CC18
How Well Do Neurology Residents Recognize Multiple Sclerosis? Analysis of the Close the Loop Resident Clinical Acumen Assessment Project

Friday, May 29, 2015
Griffin Hall
Rachel Brandstadter, MD , Neurology, Icahn School of Medicine at Mount Sinai, New York, NY
Christine Hannigan, BS , Neurology, Icahn School of Medicine at Mount Sinai, New York, NY
Stephen Krieger, MD , Icahn School of Medicine, Corinne Goldsmith Dickinson Center for Multiple Sclerosis, New York, NY



Background: Morning report is a universal component of neurology resident education and a crucial venue where future neurologists' clinical acumen is refined.

Objectives: To characterize cases of demyelinating disease/multiple sclerosis (MS) seen by on-call neurology residents and to assess accuracy of their initial diagnostic impressions, identifying individual and systemic educational needs to improve MS diagnosis.

Methods: For 3 academic years (July 2010 to June 2013) all patients independently assessed and presented by on-call junior residents during our daily morning report were databased. We recorded the residents' initial diagnostic impression and "closed the loop" by revisiting each case after reviewing the final diagnosis. We categorized cases as having a final diagnosis of a primary neurological condition or as "non-neurological" (medical, psychiatric, ophthalmologic, other). Neurological cases were cataloged by etiology, including demyelinating disease/MS. We compared residents' initial diagnostic impression to the final diagnosis to assess whether the initial impression was accurate or inaccurate.

Results: 834 cases were presented in total and 31 (3.7%) had a final diagnosis of demyelinating disease/MS. Overall resident diagnostic accuracy was 70.9%, with accuracy of 74.2% for demyelinating disease/MS. Residents' highest accuracy was in ischemic stroke (82.3%) and seizure (75.6%), which were the most frequent diagnoses presented (n = 121 and 59, respectively). MS-related errors were analyzed: there were 8 cases of demyelinating disease/MS that were initially missed, including those mistakenly diagnosed as CNS infection, medical illness, trauma, and neoplasm. Conversely, there were 13 cases erroneously initially diagnosed as demyelinating disease, which were ultimately determined to have other conditions including medical illness, neoplasm, neuropathy, and psychiatric illness. 

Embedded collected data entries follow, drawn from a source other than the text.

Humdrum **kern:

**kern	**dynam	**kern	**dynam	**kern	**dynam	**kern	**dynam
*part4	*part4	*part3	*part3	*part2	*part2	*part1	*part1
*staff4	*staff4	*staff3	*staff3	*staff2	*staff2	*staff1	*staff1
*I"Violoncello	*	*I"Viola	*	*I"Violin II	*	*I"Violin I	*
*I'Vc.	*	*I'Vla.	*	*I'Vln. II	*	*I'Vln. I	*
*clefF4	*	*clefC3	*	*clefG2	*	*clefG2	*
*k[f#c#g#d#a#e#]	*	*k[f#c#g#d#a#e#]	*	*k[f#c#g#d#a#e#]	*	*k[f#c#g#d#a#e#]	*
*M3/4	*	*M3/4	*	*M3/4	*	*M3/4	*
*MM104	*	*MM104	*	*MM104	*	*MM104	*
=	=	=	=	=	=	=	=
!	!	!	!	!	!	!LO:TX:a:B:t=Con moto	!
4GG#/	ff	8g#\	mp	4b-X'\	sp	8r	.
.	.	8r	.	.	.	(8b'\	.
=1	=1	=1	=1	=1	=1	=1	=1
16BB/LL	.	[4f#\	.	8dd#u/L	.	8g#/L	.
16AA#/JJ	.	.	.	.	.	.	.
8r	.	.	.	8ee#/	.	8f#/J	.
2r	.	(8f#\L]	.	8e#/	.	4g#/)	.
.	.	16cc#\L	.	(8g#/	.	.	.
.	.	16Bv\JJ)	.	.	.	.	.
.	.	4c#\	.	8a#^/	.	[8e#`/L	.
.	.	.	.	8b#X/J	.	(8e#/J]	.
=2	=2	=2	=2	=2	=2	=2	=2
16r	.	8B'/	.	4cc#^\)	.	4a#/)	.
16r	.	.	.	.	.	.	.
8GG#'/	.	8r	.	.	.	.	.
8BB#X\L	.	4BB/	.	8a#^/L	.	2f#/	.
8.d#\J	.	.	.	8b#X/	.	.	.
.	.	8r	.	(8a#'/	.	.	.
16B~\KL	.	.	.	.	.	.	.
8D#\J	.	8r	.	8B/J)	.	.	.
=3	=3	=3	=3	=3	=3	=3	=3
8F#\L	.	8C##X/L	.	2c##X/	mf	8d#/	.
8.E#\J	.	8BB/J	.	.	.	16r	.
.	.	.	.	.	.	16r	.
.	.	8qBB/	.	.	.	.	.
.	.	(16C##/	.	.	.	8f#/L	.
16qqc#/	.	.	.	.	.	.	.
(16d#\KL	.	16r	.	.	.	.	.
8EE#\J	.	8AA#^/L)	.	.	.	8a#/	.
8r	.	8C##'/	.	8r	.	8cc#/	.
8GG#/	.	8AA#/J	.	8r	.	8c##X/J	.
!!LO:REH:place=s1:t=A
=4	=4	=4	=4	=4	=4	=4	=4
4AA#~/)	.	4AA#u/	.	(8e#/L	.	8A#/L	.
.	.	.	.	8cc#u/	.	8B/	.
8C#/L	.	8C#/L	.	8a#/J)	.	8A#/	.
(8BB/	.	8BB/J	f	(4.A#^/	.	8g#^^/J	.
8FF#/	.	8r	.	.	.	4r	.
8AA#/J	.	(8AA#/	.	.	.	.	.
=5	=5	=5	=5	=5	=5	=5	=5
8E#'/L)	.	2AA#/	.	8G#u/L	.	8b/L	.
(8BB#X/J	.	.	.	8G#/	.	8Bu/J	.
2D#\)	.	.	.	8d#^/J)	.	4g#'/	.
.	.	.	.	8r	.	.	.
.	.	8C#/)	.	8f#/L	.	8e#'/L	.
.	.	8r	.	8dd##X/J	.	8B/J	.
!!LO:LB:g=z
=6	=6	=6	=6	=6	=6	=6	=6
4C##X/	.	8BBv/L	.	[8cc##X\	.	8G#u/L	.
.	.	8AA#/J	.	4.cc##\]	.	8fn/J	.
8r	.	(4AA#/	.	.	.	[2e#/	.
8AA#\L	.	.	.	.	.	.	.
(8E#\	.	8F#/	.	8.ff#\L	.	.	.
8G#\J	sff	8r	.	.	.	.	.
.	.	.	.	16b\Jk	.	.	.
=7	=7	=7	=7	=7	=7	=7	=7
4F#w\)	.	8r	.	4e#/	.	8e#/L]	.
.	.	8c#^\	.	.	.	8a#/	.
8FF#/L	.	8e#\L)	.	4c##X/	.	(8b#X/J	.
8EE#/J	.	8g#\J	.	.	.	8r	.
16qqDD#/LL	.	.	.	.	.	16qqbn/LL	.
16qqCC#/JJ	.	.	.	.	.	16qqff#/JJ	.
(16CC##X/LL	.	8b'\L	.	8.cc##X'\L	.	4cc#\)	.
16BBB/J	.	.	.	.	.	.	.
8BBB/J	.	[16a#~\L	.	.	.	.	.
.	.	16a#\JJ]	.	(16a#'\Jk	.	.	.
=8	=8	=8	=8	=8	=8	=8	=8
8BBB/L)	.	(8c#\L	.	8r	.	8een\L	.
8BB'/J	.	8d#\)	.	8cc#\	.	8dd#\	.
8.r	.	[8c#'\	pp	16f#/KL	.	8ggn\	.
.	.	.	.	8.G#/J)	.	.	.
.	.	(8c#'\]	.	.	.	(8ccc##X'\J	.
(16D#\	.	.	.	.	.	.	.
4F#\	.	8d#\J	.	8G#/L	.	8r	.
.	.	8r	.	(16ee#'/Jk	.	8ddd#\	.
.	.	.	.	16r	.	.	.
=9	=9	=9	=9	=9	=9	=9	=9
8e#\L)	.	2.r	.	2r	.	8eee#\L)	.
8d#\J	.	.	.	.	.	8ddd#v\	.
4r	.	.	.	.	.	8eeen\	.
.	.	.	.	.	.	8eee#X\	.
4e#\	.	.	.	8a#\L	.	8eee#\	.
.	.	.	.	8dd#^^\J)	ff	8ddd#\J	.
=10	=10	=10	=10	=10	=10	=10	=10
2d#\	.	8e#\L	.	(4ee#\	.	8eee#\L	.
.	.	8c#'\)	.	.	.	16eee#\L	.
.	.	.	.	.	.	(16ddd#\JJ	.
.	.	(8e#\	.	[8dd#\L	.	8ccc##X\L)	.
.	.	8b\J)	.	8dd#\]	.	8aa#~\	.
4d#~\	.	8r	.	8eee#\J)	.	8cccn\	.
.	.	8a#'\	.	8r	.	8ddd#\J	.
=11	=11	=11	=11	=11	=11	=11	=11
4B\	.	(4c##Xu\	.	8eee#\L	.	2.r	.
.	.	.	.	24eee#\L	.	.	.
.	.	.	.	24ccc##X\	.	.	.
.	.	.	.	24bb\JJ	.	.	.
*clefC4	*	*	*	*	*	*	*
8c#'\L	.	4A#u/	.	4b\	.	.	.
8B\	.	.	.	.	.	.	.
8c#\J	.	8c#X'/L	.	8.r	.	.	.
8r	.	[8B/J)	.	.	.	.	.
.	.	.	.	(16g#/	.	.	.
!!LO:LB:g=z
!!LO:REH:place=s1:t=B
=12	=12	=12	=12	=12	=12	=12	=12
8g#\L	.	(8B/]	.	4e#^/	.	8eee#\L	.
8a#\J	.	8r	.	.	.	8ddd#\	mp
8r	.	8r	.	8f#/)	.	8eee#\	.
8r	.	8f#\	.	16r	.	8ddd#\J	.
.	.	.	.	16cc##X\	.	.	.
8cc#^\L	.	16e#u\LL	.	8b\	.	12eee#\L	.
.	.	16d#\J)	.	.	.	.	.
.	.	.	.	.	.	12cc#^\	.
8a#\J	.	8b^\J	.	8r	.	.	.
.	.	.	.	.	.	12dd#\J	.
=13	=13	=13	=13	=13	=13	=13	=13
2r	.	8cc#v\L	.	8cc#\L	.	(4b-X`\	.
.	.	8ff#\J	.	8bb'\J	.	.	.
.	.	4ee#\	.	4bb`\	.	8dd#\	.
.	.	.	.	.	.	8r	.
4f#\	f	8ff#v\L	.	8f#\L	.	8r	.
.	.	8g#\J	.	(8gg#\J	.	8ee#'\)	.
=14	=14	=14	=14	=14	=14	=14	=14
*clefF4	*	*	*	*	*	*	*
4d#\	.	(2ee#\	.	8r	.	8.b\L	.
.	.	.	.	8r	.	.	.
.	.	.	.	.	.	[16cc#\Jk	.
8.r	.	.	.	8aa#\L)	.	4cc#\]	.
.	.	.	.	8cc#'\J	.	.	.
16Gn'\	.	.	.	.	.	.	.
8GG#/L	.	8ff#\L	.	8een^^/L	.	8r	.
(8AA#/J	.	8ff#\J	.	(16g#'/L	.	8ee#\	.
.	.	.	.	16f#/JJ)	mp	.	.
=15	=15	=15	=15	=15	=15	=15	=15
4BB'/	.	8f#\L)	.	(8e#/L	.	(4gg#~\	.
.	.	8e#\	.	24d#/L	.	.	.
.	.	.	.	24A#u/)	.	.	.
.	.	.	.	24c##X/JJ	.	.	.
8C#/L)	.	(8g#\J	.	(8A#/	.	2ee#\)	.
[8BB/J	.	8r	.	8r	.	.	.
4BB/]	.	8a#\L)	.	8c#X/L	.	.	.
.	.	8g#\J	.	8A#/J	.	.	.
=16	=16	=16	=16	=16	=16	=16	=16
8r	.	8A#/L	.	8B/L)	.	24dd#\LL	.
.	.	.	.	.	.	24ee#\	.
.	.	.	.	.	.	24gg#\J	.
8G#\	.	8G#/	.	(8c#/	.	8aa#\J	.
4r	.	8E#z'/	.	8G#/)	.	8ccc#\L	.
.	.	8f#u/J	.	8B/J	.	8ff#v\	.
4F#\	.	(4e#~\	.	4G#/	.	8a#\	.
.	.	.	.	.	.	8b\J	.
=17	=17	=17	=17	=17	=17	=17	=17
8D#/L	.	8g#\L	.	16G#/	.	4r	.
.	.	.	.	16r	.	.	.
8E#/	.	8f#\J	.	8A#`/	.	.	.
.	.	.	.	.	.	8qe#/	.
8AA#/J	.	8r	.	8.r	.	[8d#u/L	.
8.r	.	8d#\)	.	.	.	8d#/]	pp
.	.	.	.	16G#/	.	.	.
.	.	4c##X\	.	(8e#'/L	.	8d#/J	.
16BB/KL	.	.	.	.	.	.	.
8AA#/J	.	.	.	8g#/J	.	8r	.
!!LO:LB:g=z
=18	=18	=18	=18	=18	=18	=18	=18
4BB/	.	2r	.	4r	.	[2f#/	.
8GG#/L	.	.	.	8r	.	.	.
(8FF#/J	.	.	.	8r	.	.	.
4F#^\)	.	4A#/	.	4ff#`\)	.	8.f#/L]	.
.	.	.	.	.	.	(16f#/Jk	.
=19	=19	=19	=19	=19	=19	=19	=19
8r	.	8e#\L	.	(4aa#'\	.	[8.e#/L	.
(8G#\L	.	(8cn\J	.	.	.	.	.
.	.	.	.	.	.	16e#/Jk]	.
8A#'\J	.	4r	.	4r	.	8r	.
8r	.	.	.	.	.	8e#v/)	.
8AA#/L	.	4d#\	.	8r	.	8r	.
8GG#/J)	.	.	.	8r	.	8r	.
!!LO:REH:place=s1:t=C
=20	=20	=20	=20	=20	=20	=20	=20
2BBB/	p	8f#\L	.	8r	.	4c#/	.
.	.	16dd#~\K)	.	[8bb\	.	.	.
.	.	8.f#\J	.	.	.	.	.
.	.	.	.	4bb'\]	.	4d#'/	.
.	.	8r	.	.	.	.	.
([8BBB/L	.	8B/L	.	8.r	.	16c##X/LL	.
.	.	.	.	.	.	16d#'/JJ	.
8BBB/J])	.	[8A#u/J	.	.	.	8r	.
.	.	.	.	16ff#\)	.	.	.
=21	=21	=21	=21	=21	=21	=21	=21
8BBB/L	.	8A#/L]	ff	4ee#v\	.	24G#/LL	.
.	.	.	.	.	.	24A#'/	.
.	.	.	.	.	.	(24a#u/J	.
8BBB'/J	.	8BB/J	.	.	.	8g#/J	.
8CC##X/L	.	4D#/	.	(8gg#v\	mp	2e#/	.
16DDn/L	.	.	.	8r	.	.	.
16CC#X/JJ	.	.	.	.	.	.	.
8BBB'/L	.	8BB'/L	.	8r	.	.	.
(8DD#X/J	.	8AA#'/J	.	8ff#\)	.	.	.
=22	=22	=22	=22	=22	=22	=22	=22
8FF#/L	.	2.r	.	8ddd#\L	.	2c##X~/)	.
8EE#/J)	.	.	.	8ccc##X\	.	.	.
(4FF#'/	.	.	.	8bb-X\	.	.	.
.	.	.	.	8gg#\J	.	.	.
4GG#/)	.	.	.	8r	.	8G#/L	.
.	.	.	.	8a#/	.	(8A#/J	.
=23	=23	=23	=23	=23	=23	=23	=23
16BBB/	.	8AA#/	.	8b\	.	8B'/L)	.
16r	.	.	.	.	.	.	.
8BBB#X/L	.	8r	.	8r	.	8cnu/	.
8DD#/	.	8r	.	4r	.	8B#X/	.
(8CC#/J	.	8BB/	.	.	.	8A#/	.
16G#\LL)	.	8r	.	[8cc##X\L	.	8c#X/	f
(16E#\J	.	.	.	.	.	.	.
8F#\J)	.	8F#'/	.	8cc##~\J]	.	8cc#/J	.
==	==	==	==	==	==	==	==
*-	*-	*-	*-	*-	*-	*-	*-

Conclusions: This project presents a novel educational initiative to assess and improve neurology resident clinical acumen. Diagnostic accuracy for identifying MS/demyelinating disorders was less than the accuracy of the most frequent diagnoses seen by residents (ischemic stroke and seizure), likely due to the smaller number of cases presented in this category. It is essential for future neurologists to be highly proficient in diagnosis MS.  By analyzing the specific types of errors made, we can refine educational strategies to enhance residents’ MS-related diagnostic skills.